Let me explain. The shirt reads “Willie’s Wee-nee Wagon, We relish your bun”, and it’s from a delicious hot dog/sweet tea restaurant down in Georgia, near where my Aunt Ellie et al. live. Anyway, the shirt makes me laugh, so I wore it to the clinic. After the nurse (yup, nurses do the bone marrow aspirates and biopsies here!) did my bone marrow, he said “I just have to ask you one thing: where’d you get that shirt?”, so I explained, and he said that he liked it. Well, we just called right down to GA and Laurel said she’ll pick one up for us! He did such a wonderful job, and I think he’ll get a kick out of it.
Today they did a pulmonary function test on me to make sure my lungs are doing what they should be, and everything turned out well. On one of the tests, normal is 75%, and I got 62%, but she did a calculation to account for my anemia, and it came out to 80% or so. Go me! I was surprised by how tiring the tests could be because you really have to push your breath as best you can…I’d love to see how Michael Phelps performs on that machine!
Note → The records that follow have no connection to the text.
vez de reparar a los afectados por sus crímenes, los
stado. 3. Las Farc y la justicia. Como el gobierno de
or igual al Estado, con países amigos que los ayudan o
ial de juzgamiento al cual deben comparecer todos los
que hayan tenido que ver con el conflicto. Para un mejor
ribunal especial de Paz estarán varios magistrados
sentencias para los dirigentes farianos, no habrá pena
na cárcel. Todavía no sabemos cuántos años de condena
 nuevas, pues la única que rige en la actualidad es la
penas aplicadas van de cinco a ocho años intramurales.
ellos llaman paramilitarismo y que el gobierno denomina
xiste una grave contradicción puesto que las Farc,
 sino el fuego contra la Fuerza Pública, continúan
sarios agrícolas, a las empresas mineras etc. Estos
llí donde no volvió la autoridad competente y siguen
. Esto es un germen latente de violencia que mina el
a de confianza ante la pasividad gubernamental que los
Speaking of tests, I won’t get my bone marrow results until next week (Wednesday, I think). That’s pretty annoying because at home, I get the preliminary results the same night, and then the main results a day or two later. There are certainly some frustrations when dealing with such a large treatment center. I also don’t get my CBC (complete blood count) unless I ask for it, and I definitely can’t get it right away.
One great benefit of such a large medical center is the vast amount of resources they offer. My social worker asked if I would be interested in being matched with a volunteer in the area to help show us around and teach us about Seattle. Of course, I said yes! I found out today that I actually have two women who have been assigned to me. They are both in their thirties, they love doing outdoor activities, and…………..they have dogs!!! One of them has two pugs and the other has a lab/greyhound mix, if I remember correctly. I am so excited about meeting them, and I know they will help make our experience here special.
This has been another long one!!! I hope everyone is doing well. We have the weekend off, so hopefully I’ll be able to be out and about having fun new experiences and taking pics for you! I gotta enjoy every moment before treatment, right? Hope you enjoy the new pictures I put up!